__REQUIRED WORK__
Reproduce word for word the part of the listing below that starts at the line containing "What is the approximate" and runs through the line containing "At how many". Leave the pictures out of your copy.

__MATERIALS PROVIDED__

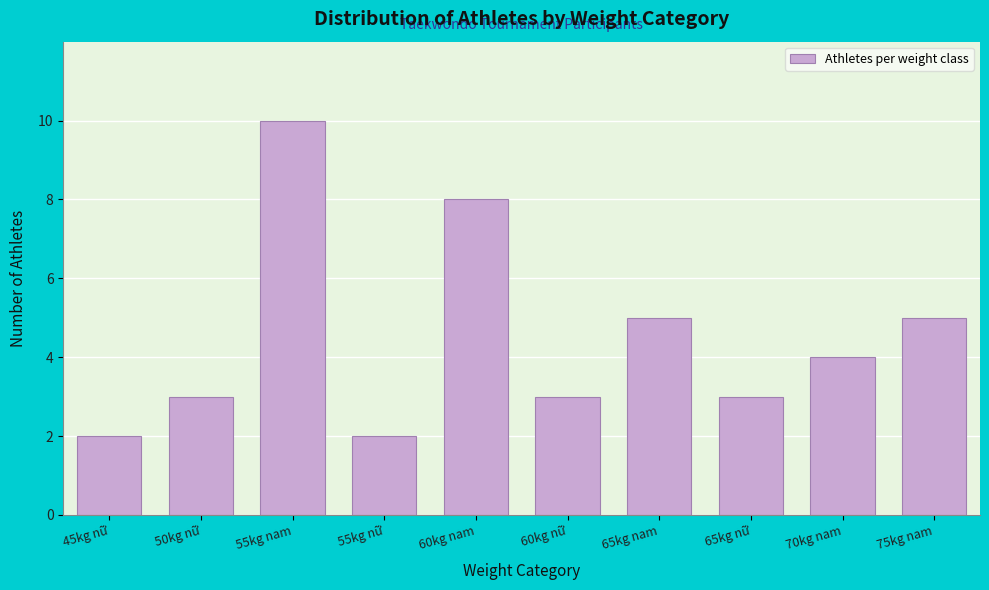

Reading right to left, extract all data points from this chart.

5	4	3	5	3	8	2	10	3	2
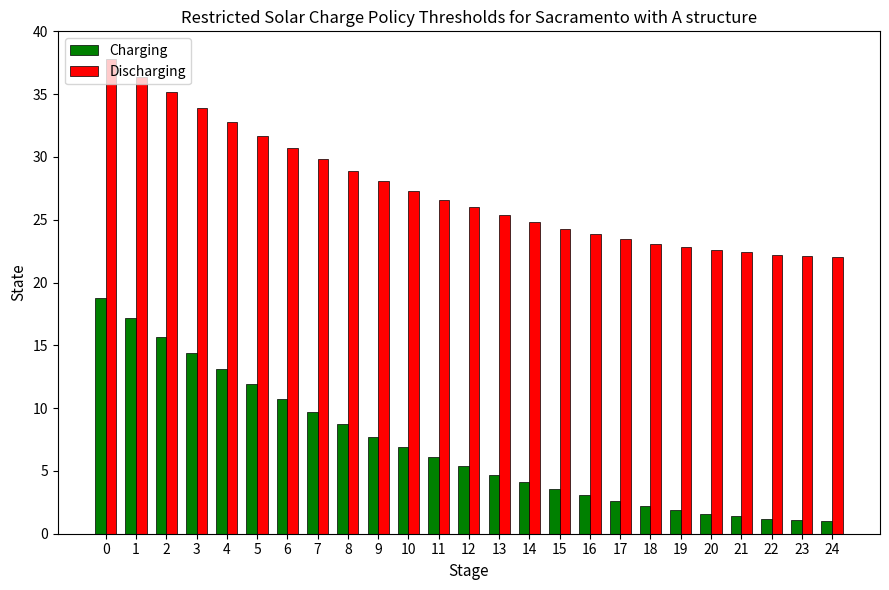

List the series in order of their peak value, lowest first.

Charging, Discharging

* * *

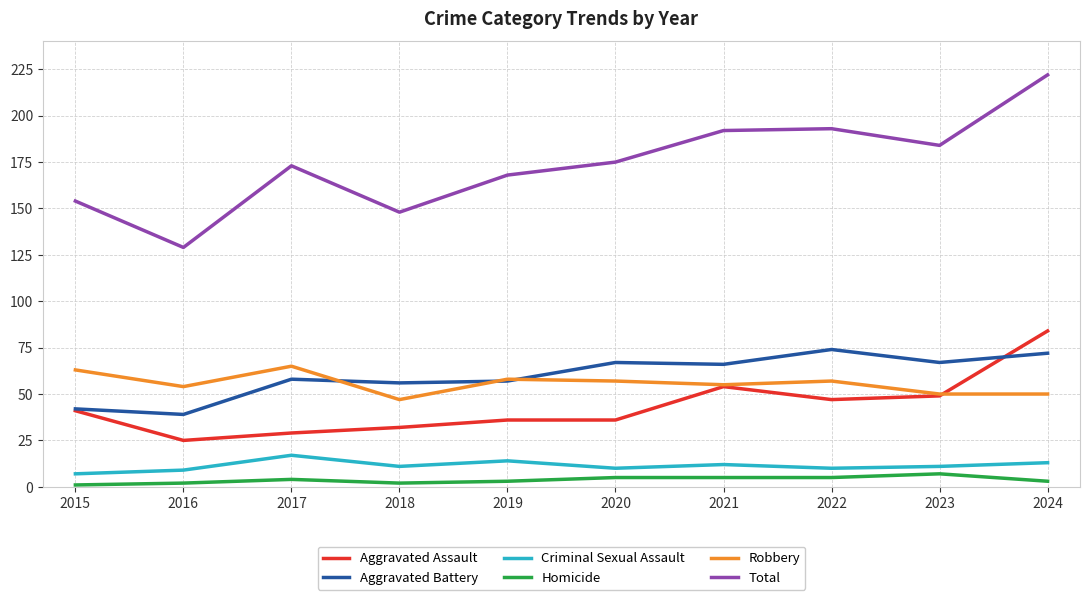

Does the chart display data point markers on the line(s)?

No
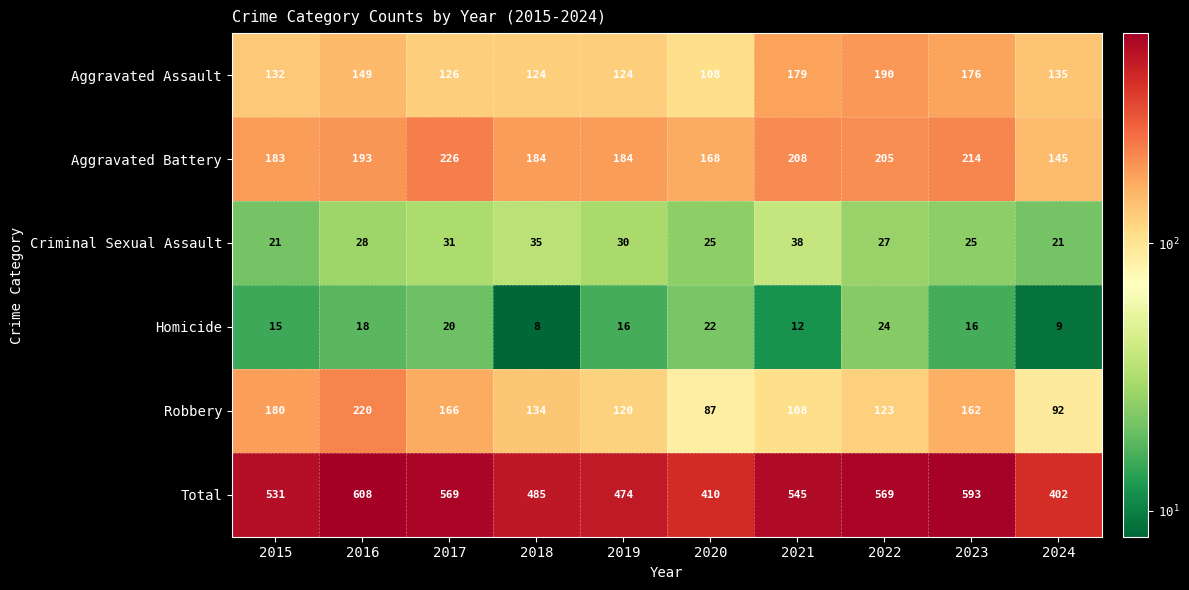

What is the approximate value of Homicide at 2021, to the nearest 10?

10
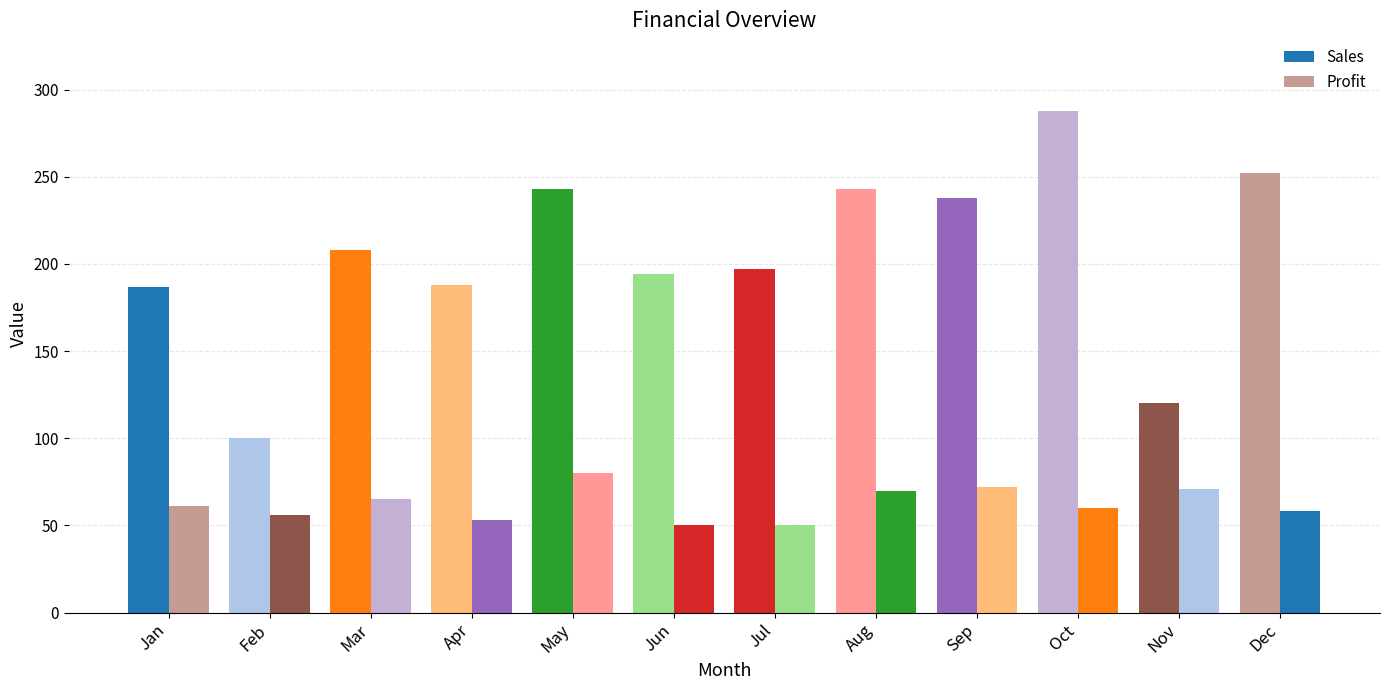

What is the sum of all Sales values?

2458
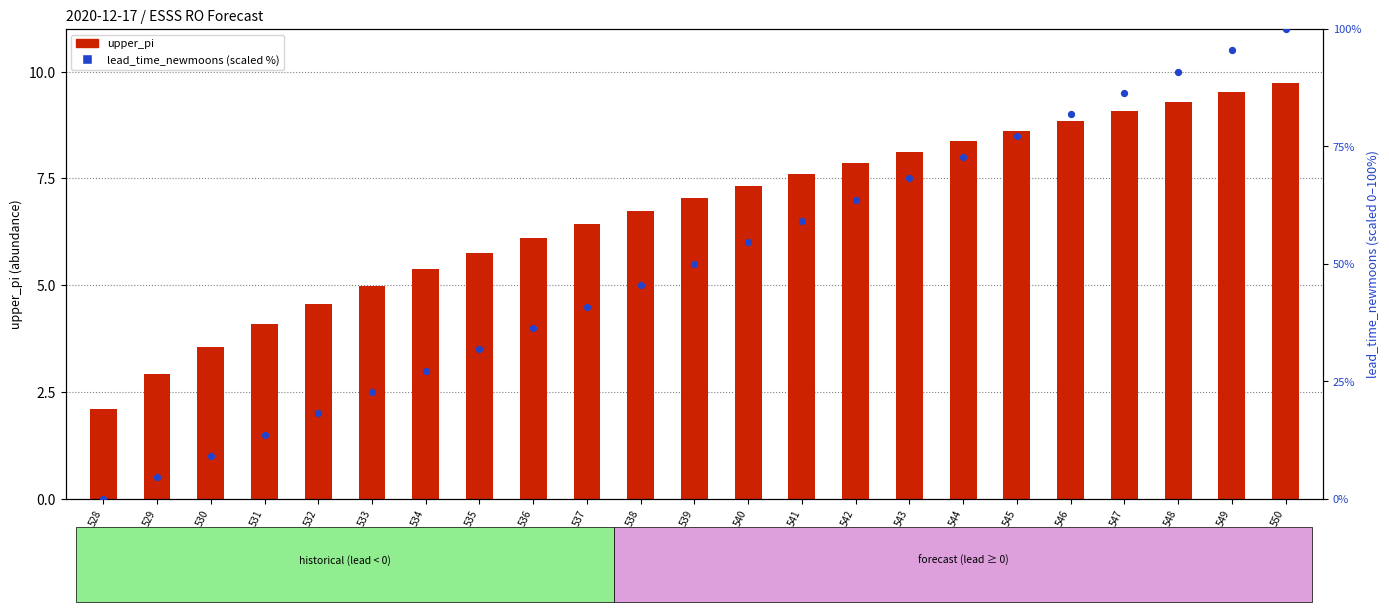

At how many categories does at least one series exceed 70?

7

---

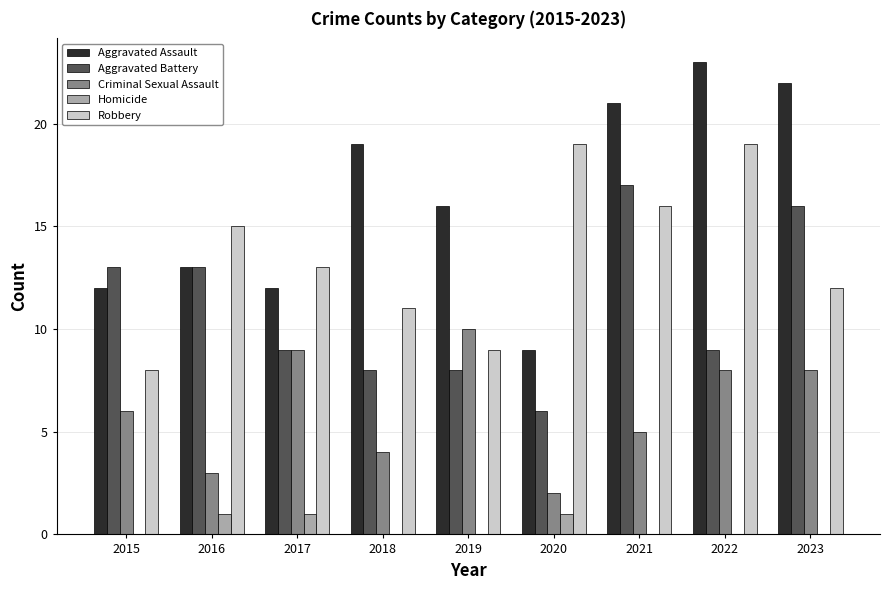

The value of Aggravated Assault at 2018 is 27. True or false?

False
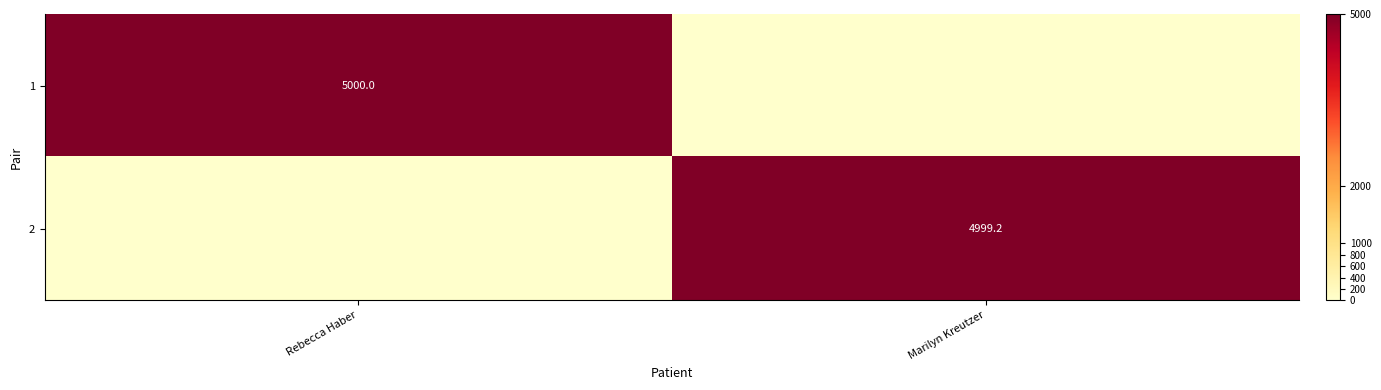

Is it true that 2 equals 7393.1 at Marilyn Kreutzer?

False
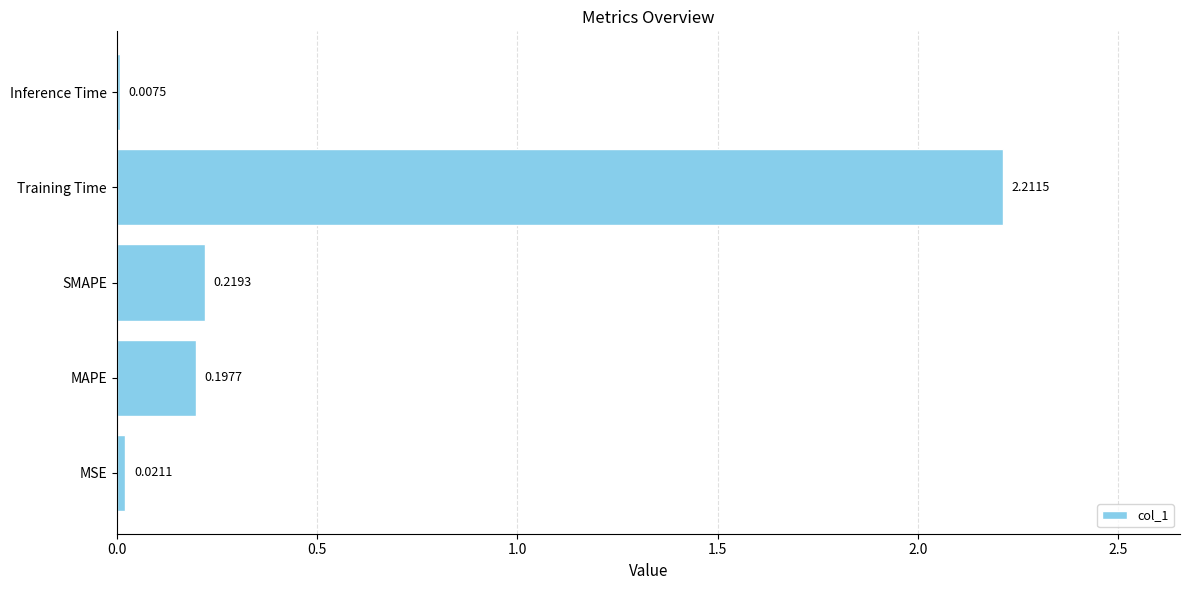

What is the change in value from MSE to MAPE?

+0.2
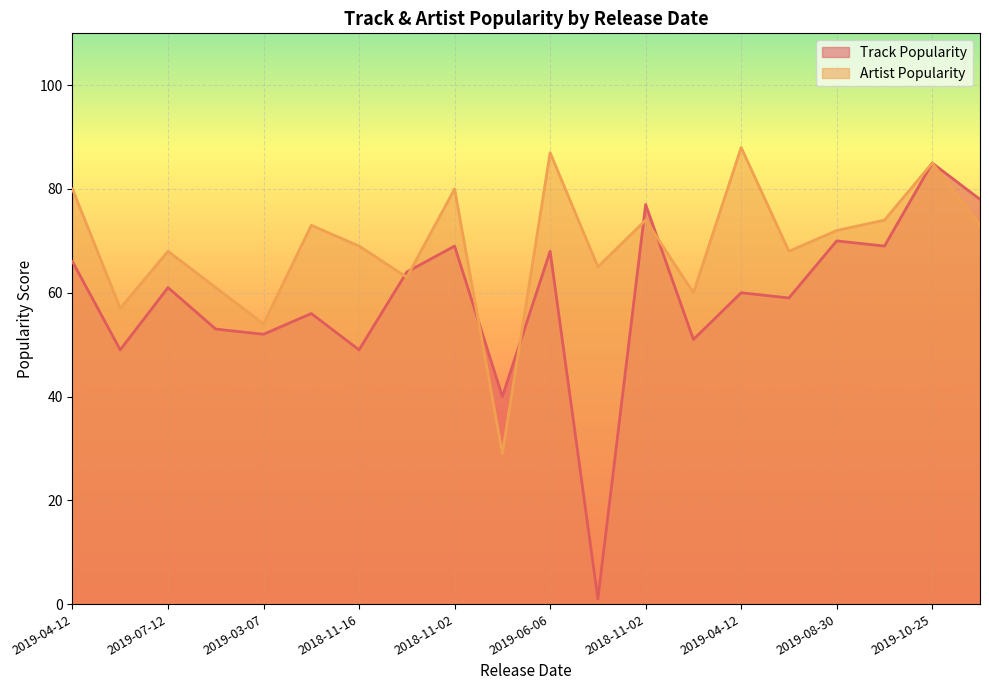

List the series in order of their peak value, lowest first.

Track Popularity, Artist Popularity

__TASK SOLUTION__
What is the approximate value of Homicide at 2021, to the nearest 10?

10

What is the sum of all Sales values?

2458

At how many categories does at least one series exceed 70?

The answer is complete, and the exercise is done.